En tout cas, une jolie réflexion. Certaines fois, le noir et blanc peut s’imposer dès la prise de vue, et parfois, ça mérite réflexion.
Amor
Merci pour ton commentaire avisé malgré ta pratique différente, mais toi aussi tu fais des choix sur tes photos dans ton domaine. Finalement cette réflexion sur le noir et blanc s’applique à d’autre domaine, paysage, portait, architecture…
La désaturation partielle j’ai pas trop réfléchi à cet aspect. D’ailleurs je ne connaissais pas ce « genre » avant de commencer à photographier. J’avoue que je ne sais pas trop quoi en penser.
Tina
Great article and pictures. I’m glad Esther linked to your blog in her blog. I look forward to reading more of your posts.
Amor
Hello Tina.
Thank you for this first review in English in my blog. Esther and I have the same approach to the photo and I appreciate his work. Happy reading my articles.
Alexandre
Bonjour Amor,
Article très intéressant et très riche. A mon sens, la couleur est un élément de composition très fort, que ce soit en photo de rue ou dans d’autres domaines. A l’inverse, le noir et blanc permet de composer différemment, de jouer avec d’autres éléments.

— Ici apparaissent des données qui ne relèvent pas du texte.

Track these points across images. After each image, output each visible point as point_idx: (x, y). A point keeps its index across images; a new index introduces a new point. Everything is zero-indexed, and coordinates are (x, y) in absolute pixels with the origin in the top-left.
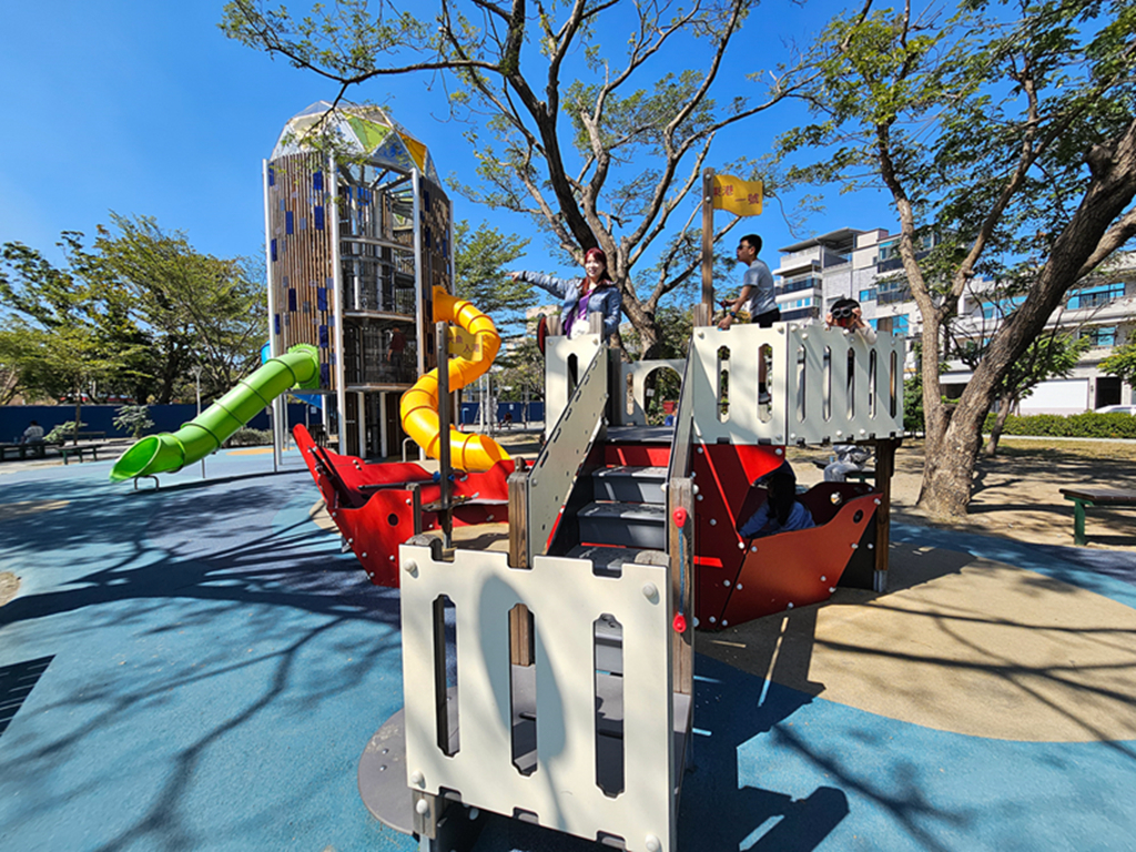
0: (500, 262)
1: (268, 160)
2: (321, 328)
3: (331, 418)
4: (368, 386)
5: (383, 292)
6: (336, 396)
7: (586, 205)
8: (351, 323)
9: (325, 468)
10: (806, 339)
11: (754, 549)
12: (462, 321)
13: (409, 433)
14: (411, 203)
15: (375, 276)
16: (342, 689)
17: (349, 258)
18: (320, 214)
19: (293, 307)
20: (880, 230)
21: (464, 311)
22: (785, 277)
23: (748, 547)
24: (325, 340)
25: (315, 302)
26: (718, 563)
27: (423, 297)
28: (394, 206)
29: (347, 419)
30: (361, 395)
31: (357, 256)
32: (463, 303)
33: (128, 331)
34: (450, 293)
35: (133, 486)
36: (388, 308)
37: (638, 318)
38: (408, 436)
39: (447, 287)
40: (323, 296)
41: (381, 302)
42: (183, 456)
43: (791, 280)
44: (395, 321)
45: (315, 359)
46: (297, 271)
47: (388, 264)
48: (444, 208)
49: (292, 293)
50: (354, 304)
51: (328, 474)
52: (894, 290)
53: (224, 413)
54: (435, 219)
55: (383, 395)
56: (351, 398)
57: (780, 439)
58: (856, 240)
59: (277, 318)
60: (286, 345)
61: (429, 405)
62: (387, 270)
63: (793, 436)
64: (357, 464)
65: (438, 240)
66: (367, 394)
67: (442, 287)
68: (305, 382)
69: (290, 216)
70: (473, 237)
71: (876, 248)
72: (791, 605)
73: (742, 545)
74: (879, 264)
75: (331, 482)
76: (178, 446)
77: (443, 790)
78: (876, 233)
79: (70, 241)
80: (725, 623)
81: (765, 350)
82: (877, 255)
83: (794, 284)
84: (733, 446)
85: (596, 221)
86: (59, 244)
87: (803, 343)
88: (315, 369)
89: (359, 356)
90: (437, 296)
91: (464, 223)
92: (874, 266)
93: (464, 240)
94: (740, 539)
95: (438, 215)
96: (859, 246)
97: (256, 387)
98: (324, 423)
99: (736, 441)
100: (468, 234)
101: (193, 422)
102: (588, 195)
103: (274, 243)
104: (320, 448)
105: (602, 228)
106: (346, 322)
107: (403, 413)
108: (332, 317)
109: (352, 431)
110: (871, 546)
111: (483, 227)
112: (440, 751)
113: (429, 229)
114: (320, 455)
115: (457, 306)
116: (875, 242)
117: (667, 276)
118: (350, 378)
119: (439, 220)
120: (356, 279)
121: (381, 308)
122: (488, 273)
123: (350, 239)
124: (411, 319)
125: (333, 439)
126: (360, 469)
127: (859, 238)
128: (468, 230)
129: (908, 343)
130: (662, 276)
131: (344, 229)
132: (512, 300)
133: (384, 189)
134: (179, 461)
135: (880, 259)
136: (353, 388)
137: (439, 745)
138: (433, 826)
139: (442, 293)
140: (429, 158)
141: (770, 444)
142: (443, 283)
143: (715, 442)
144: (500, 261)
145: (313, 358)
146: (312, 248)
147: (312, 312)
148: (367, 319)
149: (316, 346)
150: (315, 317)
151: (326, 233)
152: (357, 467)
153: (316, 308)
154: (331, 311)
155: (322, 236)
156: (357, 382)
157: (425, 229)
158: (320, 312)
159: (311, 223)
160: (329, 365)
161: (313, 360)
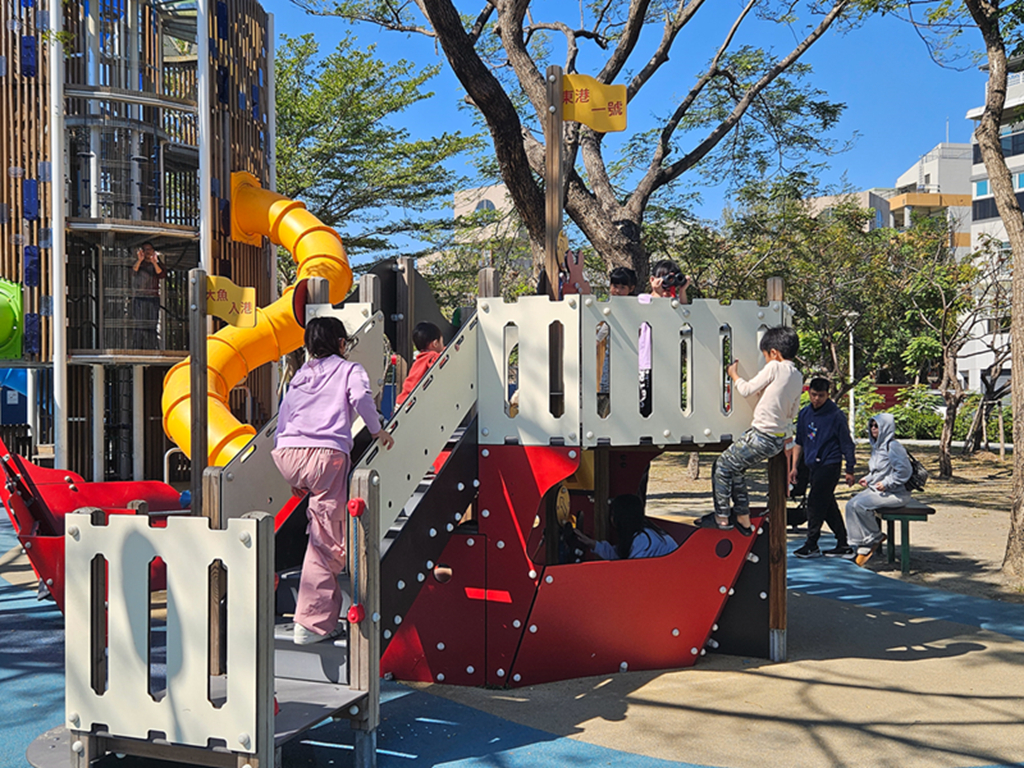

Finalement couleur ou noir et blanc peu importe, le plus important à mon avis c’est de rester cohérent dans ses images, sans tomber dans une certaine monotonie. Je pense que tous les photographes se posent cette question à un moment donné. J’ai lu une interview récente de Thomas Leuthard qui se pose pas mal de questions à ce sujet en ce moment.
Alexandre
Amor
Merci Alexandre très bon résumé.
Tu as raison la monotonie est l’ennemi du photographe sauf à la rendre artistique ce qui n’est pas à la portée du (de la) premier(ère) venu(e).